In my opinion the solutions to this are very clear, or would be:
1. make a mandatory linter for all julia code
2. julia IDEs should offer good intellisense
Am Freitag, 7. Oktober 2016 17:35:46 UTC+2 schrieb Gabriel Gellner:
>
> Something that I have been noticing, as I convert more of my research code
> over to Julia, is how the super easy to use package manager (which I love),
> coupled with the talent base of the Julia community seems to have a
> detrimental effect on the API consistency of the many “micro” packages that
> cover what I would consider the de-facto standard library.
>
> What I mean is that whereas a commercial package like Matlab/Mathematica
> etc., being written under one large umbrella, will largely (clearly not
> always) choose consistent names for similar API keyword arguments, and have
> similar calling conventions for master function like tools (`optimize`
> versus `lbfgs`, etc), which I am starting to realize is one of the great
> selling points of these packages as an end user. I can usually guess what a
> keyword will be in Mathematica, whereas even after a year of using Julia
> almost exclusively I find I have to look at the documentation (or the
> source code depending on the documentation ...) to figure out the keyword
> names in many common packages.
>
> Similarly, in my experience with open source tools, due to the complexity
> of the package management, we get large “batteries included” distributions
> that cover a lot of the standard stuff for doing science, like python’s
> numpy + scipy combination.
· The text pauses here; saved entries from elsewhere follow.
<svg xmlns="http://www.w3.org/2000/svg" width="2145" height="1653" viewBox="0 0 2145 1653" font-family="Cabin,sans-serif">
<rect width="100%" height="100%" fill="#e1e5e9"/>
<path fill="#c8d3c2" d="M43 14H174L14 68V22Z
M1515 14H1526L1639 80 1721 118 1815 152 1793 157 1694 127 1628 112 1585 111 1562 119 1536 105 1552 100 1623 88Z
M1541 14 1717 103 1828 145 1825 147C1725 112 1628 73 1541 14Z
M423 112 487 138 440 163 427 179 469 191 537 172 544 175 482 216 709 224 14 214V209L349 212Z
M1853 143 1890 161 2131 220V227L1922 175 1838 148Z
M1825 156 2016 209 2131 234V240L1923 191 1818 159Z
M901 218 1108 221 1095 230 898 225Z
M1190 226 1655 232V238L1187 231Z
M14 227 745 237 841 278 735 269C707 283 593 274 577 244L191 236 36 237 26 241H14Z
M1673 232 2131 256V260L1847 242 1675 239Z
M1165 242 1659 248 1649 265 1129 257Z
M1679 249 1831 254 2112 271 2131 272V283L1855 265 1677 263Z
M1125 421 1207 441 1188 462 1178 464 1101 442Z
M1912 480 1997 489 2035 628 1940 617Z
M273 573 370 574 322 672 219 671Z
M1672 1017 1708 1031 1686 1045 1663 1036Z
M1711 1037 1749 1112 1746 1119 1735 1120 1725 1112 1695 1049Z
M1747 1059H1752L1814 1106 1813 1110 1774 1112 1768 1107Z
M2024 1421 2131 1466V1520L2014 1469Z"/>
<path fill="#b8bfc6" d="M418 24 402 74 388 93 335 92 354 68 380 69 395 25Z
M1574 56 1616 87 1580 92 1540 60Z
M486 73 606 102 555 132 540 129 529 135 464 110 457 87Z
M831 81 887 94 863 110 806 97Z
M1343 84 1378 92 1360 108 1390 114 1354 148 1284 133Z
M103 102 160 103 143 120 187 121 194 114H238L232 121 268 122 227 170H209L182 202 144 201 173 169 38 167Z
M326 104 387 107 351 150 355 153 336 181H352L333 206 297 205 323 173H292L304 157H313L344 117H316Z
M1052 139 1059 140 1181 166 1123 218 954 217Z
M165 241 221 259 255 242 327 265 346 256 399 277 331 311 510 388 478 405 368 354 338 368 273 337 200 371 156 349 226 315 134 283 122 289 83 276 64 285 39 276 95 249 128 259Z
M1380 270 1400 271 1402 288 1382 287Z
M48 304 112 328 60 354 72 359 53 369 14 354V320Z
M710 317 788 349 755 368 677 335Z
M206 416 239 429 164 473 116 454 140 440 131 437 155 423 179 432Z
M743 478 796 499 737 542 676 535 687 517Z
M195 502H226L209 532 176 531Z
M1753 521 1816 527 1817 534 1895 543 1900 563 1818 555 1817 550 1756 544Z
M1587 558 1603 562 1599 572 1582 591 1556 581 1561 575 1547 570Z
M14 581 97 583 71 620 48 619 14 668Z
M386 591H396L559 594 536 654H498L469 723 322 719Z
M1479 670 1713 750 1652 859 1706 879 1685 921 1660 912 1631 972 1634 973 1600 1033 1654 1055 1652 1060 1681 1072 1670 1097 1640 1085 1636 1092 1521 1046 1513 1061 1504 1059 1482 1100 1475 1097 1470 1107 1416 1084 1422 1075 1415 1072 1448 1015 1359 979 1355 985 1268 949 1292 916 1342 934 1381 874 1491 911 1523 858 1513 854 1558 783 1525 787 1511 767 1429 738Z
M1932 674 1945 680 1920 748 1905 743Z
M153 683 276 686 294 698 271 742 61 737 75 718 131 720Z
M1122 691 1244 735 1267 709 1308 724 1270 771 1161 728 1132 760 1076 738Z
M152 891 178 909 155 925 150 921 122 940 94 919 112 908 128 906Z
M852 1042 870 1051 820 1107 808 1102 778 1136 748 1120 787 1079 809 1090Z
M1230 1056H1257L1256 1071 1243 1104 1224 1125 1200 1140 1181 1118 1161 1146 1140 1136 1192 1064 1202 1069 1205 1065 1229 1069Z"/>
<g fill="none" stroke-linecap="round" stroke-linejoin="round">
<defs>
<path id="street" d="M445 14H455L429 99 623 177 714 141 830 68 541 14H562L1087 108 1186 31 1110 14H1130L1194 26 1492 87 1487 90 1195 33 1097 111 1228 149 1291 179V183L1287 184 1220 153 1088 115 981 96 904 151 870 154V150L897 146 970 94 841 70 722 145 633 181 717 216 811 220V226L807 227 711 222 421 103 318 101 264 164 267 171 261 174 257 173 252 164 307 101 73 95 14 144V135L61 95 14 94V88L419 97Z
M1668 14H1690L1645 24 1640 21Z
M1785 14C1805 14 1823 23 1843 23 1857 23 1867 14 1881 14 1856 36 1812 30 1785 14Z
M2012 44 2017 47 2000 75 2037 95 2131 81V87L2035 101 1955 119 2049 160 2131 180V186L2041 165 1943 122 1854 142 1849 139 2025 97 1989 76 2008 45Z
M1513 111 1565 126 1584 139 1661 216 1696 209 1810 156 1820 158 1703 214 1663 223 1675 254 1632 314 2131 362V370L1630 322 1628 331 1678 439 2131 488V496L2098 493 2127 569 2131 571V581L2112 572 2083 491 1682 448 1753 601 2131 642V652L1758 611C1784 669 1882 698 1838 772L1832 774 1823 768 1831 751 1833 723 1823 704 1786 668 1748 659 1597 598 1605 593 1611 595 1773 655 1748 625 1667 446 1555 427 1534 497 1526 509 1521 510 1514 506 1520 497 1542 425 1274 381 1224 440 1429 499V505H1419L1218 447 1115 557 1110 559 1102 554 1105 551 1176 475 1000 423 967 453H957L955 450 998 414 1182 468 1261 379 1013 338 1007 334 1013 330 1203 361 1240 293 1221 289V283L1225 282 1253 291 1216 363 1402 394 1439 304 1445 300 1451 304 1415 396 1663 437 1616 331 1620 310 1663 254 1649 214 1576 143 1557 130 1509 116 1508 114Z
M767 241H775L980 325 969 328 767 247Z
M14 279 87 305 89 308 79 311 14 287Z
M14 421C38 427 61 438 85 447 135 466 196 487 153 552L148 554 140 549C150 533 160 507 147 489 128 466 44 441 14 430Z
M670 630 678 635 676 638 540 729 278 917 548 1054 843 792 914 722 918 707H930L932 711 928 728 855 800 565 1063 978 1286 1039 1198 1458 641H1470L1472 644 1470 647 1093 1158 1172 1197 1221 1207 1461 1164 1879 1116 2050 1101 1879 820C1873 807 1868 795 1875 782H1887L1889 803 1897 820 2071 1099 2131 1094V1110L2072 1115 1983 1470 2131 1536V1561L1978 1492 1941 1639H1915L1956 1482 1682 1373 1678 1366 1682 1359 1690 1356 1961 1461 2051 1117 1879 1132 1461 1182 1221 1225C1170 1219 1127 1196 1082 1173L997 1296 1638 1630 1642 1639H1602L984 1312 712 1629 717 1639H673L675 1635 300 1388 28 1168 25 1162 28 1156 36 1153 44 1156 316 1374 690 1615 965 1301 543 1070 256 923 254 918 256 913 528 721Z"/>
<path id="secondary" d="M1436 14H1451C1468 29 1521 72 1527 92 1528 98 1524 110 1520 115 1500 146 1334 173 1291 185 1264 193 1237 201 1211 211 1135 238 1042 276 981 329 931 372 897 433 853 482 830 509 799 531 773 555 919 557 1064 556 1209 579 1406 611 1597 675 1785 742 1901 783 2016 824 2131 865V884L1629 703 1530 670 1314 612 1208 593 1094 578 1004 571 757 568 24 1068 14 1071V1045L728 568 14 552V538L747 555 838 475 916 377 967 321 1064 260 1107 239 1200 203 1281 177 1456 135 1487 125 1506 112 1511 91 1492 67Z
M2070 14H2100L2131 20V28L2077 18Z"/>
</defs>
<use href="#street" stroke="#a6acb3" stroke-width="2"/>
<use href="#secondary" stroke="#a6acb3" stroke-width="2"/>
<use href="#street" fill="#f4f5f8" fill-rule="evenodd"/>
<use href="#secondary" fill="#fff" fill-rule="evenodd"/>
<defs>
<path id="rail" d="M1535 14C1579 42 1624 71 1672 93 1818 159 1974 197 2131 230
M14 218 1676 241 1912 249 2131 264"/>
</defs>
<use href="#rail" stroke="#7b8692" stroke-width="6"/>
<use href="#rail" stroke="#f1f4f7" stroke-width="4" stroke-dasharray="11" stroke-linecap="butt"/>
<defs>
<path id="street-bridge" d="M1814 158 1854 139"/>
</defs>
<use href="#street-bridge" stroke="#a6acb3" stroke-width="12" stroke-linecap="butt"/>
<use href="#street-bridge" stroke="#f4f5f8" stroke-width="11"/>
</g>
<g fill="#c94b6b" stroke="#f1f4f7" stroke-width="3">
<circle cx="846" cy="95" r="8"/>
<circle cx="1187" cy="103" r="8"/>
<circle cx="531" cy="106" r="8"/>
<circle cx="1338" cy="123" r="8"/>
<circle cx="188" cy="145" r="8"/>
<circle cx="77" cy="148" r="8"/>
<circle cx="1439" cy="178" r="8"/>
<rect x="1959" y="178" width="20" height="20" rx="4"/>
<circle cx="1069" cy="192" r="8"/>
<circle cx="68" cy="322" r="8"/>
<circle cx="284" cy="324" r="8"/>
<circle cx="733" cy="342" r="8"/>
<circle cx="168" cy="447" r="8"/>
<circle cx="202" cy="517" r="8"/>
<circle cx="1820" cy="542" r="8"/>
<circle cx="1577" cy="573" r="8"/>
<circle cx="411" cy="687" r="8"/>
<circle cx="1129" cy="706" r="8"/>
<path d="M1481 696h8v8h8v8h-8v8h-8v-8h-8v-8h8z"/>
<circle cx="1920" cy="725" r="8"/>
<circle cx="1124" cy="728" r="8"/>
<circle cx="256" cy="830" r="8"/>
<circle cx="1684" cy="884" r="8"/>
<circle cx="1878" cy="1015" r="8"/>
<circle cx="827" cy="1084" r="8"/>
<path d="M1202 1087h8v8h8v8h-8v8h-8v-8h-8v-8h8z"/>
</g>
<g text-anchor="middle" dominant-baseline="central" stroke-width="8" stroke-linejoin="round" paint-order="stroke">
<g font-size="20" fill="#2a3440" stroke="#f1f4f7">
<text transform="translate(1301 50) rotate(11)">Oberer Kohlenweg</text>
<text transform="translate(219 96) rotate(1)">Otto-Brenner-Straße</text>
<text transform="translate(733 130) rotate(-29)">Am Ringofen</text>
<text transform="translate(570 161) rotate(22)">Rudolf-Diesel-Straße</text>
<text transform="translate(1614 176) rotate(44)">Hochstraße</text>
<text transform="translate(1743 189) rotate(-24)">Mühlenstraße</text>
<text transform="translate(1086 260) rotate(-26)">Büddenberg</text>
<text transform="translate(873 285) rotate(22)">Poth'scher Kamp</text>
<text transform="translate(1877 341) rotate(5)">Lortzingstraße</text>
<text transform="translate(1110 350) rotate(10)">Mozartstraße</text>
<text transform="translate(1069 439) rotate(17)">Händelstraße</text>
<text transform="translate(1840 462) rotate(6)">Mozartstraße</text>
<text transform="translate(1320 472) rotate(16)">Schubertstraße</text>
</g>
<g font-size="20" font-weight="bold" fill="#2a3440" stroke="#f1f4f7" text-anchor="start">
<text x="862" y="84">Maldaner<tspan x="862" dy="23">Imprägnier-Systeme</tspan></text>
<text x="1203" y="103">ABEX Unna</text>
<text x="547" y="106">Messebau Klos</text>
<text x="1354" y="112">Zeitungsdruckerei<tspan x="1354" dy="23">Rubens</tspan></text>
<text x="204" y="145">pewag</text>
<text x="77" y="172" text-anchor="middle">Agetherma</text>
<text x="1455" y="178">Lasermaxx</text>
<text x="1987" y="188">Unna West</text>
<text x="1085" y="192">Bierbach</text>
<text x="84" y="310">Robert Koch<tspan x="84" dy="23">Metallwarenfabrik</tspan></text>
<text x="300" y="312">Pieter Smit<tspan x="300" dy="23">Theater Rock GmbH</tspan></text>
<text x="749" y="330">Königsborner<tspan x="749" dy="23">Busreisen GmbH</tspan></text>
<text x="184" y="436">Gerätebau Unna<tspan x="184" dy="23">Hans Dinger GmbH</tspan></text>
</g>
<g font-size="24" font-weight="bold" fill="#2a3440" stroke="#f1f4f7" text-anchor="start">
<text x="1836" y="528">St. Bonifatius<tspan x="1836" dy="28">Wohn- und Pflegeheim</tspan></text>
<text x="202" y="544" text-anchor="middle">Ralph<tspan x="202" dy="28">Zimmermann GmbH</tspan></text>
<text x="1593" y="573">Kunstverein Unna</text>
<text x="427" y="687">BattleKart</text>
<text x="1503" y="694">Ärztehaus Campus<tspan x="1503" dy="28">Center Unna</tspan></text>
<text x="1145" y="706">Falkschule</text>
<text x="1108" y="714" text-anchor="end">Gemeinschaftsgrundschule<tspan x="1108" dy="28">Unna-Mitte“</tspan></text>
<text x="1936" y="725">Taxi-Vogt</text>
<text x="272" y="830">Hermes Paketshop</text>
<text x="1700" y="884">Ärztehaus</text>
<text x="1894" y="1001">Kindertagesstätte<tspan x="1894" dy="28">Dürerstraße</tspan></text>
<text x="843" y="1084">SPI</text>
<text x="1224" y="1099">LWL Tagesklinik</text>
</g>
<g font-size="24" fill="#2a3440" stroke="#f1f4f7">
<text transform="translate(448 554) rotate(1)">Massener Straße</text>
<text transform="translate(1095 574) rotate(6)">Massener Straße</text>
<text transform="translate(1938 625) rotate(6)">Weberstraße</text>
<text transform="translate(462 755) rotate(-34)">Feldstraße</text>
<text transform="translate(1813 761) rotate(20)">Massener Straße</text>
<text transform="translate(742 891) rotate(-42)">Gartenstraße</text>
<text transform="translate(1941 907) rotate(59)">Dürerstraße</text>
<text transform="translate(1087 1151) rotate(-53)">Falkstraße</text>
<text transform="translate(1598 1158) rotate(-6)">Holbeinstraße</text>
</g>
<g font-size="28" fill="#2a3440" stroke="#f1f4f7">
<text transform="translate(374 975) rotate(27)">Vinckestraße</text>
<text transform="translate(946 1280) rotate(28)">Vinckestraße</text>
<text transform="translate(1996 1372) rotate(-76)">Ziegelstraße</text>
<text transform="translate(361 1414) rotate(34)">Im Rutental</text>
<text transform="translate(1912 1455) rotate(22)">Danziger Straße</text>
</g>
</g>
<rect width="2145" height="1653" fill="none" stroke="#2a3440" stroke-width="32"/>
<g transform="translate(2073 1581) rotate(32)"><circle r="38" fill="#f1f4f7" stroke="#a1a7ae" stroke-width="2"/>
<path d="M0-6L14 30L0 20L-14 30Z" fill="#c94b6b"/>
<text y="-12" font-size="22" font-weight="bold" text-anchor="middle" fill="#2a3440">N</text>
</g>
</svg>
Whereas in Julia the equivalent of scipy is
> split over many, separately developed packages (Base, Optim.jl, NLopt.jl,
> Roots.jl, NLsolve.jl, ODE.jl/DifferentialEquations.jl). Many of these
> packages are stupid awesome, but they can have dramatically different
> naming conventions and calling behavior, for essential equivalent behavior.
> Recently I noticed that tolerances, for example, are named as `atol/rtol`
> versus `abstol/reltol` versus `abs_tol/rel_tol`, which means is extremely
> easy to have a piece of scientific code that will need to use all three
> conventions across different calls to seemingly similar libraries.
>
> Having brought this up I find that the community is largely sympathetic
> and, in general, would support a common convention, the issue I have slowly
> realized is that it is rarely that straightforward. In the above example
> the abstol/reltol versus abs_tol/rel_tol seems like an easy example of what
> can be tidied up, but the latter underscored name is consistent with
> similar naming conventions from Optim.jl for other tolerances, so that
> community is reluctant to change the convention. Similarly, I think there
> would be little interest in changing abstol/reltol to the underscored
> version in packages like Base, ODE.jl etc as this feels consistent with
> each of these code bases. Hence I have started to think that the problem is
> the micro-packaging. It is much easier to look for consistency within a
> package then across similar packages, and since Julia seems to distribute
> so many of the essential tools in very narrow boundaries of functionality I
> am not sure that this kind of naming convention will ever be able to reach
> something like a Scipy, or the even higher standard of commercial packages
> like Matlab/Mathematica. (I am sure there are many more examples like using
> maxiter, versus iterations for describing stopping criteria in iterative
> solvers ...)
>
> Even further I have noticed that even when packages try to find
> consistency across packages, for example Optim.jl <-> Roots.jl <->
> NLsolve.jl, when one package changes how they do things (Optim.jl moving to
> delegation on types for method choice) then again the consistency fractures
> quickly, where we now have a common divide of using either Typed dispatch
> keywords versus :method symbol names across the previous packages (not to
> mention the whole inplace versus not-inplace for function arguments …)
>
> Do people, with more experience in scientific packages ecosystems, feel
> this is solvable? Or do micro distributions just lead to many, many varying
> degrees of API conventions that need to be learned by end users? Is this
> common in communities that use C++ etc? I ask as I wonder how much this
> kind of thing can be worried about when making small packages is so easy.